Print the whole listing below line for line without changing anything, and leave the pictures out.

%%

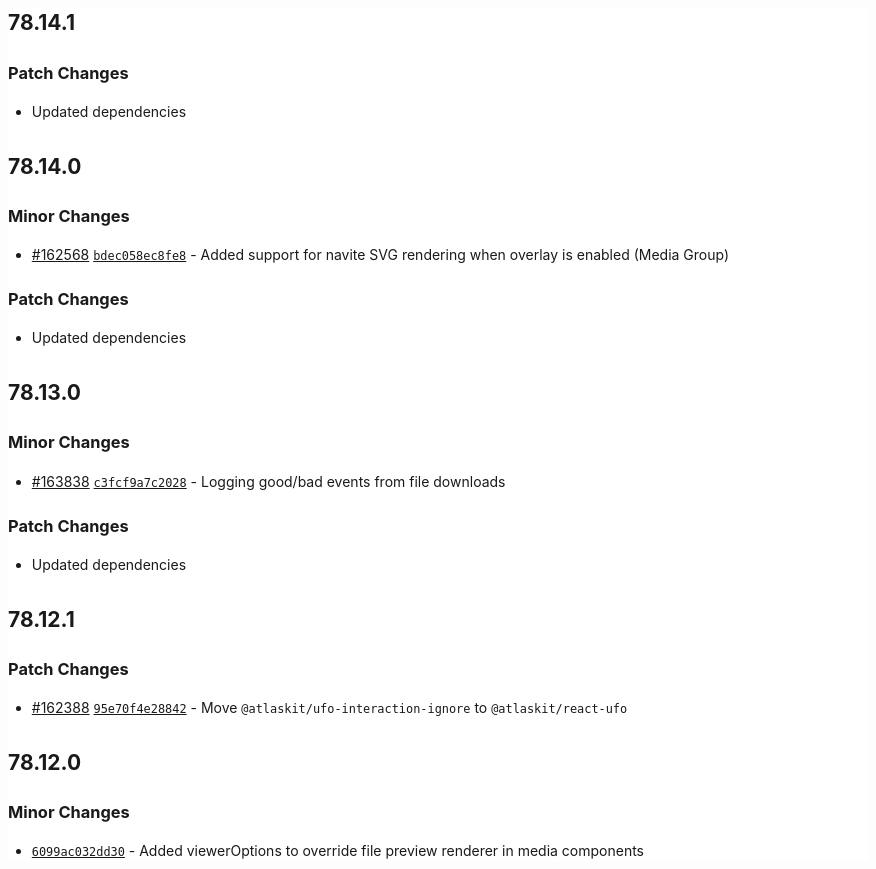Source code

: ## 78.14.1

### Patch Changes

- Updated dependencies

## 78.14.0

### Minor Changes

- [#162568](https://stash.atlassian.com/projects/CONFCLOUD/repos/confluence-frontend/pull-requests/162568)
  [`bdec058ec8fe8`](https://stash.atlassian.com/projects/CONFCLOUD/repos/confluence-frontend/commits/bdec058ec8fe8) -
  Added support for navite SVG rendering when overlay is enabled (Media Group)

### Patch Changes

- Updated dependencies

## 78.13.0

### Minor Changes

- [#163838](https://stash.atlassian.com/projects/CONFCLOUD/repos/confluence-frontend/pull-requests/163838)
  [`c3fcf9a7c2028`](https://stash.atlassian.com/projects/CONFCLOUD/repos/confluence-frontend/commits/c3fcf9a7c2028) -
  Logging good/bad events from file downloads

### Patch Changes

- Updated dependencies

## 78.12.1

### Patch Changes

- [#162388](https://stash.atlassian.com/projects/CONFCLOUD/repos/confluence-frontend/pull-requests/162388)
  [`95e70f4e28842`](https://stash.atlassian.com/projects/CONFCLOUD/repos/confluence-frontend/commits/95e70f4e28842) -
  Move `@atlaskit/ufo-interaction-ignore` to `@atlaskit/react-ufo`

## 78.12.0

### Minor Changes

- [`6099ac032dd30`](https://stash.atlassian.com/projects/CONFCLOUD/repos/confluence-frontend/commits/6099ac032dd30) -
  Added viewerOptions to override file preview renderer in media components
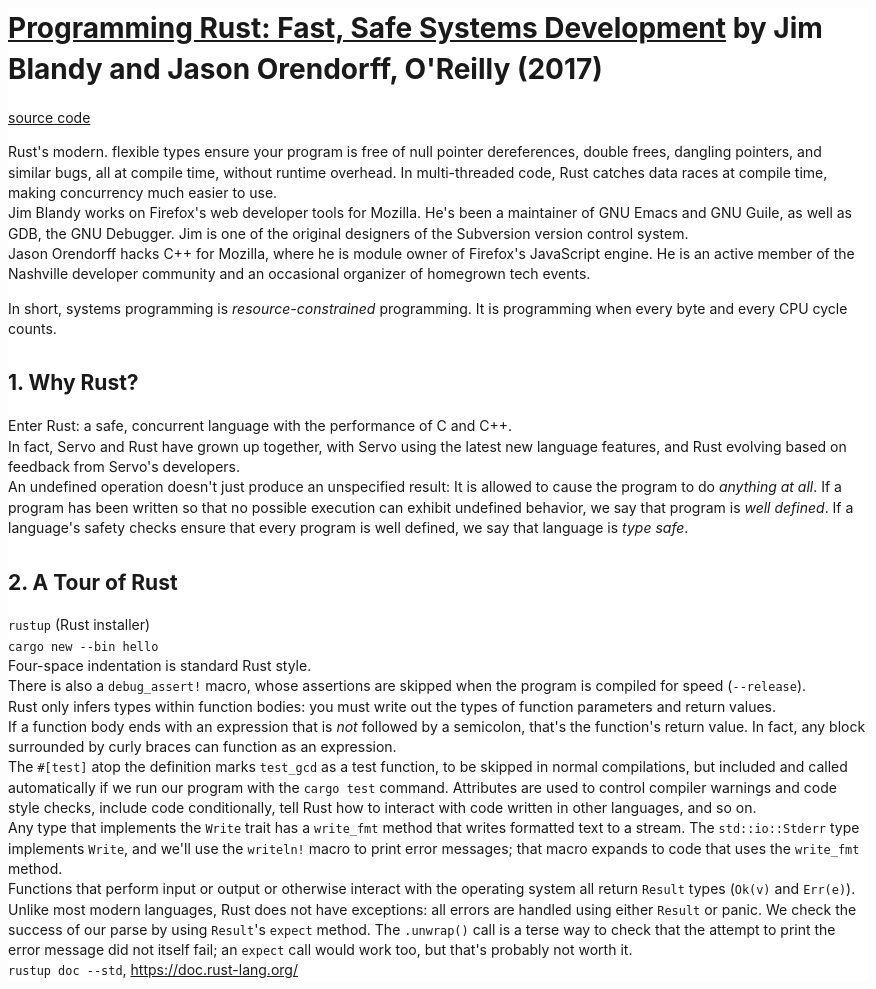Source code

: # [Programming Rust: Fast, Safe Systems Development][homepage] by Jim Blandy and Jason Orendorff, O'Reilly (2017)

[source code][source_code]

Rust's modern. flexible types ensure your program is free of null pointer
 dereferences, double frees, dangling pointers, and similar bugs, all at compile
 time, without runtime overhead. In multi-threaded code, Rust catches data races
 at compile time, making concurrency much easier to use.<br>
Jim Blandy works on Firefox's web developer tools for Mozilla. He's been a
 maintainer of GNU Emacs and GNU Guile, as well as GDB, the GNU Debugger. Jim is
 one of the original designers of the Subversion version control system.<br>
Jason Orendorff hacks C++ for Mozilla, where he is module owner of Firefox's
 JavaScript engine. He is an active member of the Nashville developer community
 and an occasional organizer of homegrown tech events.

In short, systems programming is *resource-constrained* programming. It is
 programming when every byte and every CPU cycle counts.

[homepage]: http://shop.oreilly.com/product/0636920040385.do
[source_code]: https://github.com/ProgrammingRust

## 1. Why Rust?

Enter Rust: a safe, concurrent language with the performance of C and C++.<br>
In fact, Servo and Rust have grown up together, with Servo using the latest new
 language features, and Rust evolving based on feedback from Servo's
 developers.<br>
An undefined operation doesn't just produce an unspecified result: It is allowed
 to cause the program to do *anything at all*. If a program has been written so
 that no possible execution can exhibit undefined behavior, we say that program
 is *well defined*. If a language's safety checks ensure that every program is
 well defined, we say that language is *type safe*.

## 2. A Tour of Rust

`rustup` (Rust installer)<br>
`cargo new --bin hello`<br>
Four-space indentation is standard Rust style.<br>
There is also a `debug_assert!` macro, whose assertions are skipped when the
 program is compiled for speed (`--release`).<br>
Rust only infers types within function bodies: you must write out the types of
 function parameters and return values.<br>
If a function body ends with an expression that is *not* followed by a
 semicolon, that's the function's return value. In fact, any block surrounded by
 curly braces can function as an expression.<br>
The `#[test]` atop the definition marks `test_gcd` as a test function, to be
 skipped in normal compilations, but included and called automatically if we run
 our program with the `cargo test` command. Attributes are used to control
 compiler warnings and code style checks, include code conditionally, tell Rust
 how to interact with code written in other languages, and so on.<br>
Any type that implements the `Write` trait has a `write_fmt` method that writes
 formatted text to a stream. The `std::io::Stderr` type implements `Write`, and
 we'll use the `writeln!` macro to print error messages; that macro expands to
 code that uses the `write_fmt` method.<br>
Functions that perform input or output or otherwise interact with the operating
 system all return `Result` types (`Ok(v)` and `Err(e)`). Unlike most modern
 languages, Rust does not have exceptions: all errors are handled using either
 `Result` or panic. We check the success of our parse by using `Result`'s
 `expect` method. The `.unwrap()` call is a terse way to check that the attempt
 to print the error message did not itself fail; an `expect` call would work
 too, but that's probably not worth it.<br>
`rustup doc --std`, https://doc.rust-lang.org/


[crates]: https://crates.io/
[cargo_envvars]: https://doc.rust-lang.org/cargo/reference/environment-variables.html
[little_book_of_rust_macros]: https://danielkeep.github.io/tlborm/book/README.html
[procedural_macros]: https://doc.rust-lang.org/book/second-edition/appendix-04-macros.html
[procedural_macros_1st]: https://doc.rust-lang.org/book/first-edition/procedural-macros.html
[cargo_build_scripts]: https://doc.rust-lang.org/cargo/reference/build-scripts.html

%%

RESPONSE:
Source code

: ## 78.14.1

### Patch Changes

- Updated dependencies

## 78.14.0

### Minor Changes

- [#162568](https://stash.atlassian.com/projects/CONFCLOUD/repos/confluence-frontend/pull-requests/162568)
  [`bdec058ec8fe8`](https://stash.atlassian.com/projects/CONFCLOUD/repos/confluence-frontend/commits/bdec058ec8fe8) -
  Added support for navite SVG rendering when overlay is enabled (Media Group)

### Patch Changes

- Updated dependencies

## 78.13.0

### Minor Changes

- [#163838](https://stash.atlassian.com/projects/CONFCLOUD/repos/confluence-frontend/pull-requests/163838)
  [`c3fcf9a7c2028`](https://stash.atlassian.com/projects/CONFCLOUD/repos/confluence-frontend/commits/c3fcf9a7c2028) -
  Logging good/bad events from file downloads

### Patch Changes

- Updated dependencies

## 78.12.1

### Patch Changes

- [#162388](https://stash.atlassian.com/projects/CONFCLOUD/repos/confluence-frontend/pull-requests/162388)
  [`95e70f4e28842`](https://stash.atlassian.com/projects/CONFCLOUD/repos/confluence-frontend/commits/95e70f4e28842) -
  Move `@atlaskit/ufo-interaction-ignore` to `@atlaskit/react-ufo`

## 78.12.0

### Minor Changes

- [`6099ac032dd30`](https://stash.atlassian.com/projects/CONFCLOUD/repos/confluence-frontend/commits/6099ac032dd30) -
  Added viewerOptions to override file preview renderer in media components
Source code

: # [Programming Rust: Fast, Safe Systems Development][homepage] by Jim Blandy and Jason Orendorff, O'Reilly (2017)

[source code][source_code]

Rust's modern. flexible types ensure your program is free of null pointer
 dereferences, double frees, dangling pointers, and similar bugs, all at compile
 time, without runtime overhead. In multi-threaded code, Rust catches data races
 at compile time, making concurrency much easier to use.<br>
Jim Blandy works on Firefox's web developer tools for Mozilla. He's been a
 maintainer of GNU Emacs and GNU Guile, as well as GDB, the GNU Debugger. Jim is
 one of the original designers of the Subversion version control system.<br>
Jason Orendorff hacks C++ for Mozilla, where he is module owner of Firefox's
 JavaScript engine. He is an active member of the Nashville developer community
 and an occasional organizer of homegrown tech events.

In short, systems programming is *resource-constrained* programming. It is
 programming when every byte and every CPU cycle counts.

[homepage]: http://shop.oreilly.com/product/0636920040385.do
[source_code]: https://github.com/ProgrammingRust

## 1. Why Rust?

Enter Rust: a safe, concurrent language with the performance of C and C++.<br>
In fact, Servo and Rust have grown up together, with Servo using the latest new
 language features, and Rust evolving based on feedback from Servo's
 developers.<br>
An undefined operation doesn't just produce an unspecified result: It is allowed
 to cause the program to do *anything at all*. If a program has been written so
 that no possible execution can exhibit undefined behavior, we say that program
 is *well defined*. If a language's safety checks ensure that every program is
 well defined, we say that language is *type safe*.

## 2. A Tour of Rust

`rustup` (Rust installer)<br>
`cargo new --bin hello`<br>
Four-space indentation is standard Rust style.<br>
There is also a `debug_assert!` macro, whose assertions are skipped when the
 program is compiled for speed (`--release`).<br>
Rust only infers types within function bodies: you must write out the types of
 function parameters and return values.<br>
If a function body ends with an expression that is *not* followed by a
 semicolon, that's the function's return value. In fact, any block surrounded by
 curly braces can function as an expression.<br>
The `#[test]` atop the definition marks `test_gcd` as a test function, to be
 skipped in normal compilations, but included and called automatically if we run
 our program with the `cargo test` command. Attributes are used to control
 compiler warnings and code style checks, include code conditionally, tell Rust
 how to interact with code written in other languages, and so on.<br>
Any type that implements the `Write` trait has a `write_fmt` method that writes
 formatted text to a stream. The `std::io::Stderr` type implements `Write`, and
 we'll use the `writeln!` macro to print error messages; that macro expands to
 code that uses the `write_fmt` method.<br>
Functions that perform input or output or otherwise interact with the operating
 system all return `Result` types (`Ok(v)` and `Err(e)`). Unlike most modern
 languages, Rust does not have exceptions: all errors are handled using either
 `Result` or panic. We check the success of our parse by using `Result`'s
 `expect` method. The `.unwrap()` call is a terse way to check that the attempt
 to print the error message did not itself fail; an `expect` call would work
 too, but that's probably not worth it.<br>
`rustup doc --std`, https://doc.rust-lang.org/


[crates]: https://crates.io/
[cargo_envvars]: https://doc.rust-lang.org/cargo/reference/environment-variables.html
[little_book_of_rust_macros]: https://danielkeep.github.io/tlborm/book/README.html
[procedural_macros]: https://doc.rust-lang.org/book/second-edition/appendix-04-macros.html
[procedural_macros_1st]: https://doc.rust-lang.org/book/first-edition/procedural-macros.html
[cargo_build_scripts]: https://doc.rust-lang.org/cargo/reference/build-scripts.html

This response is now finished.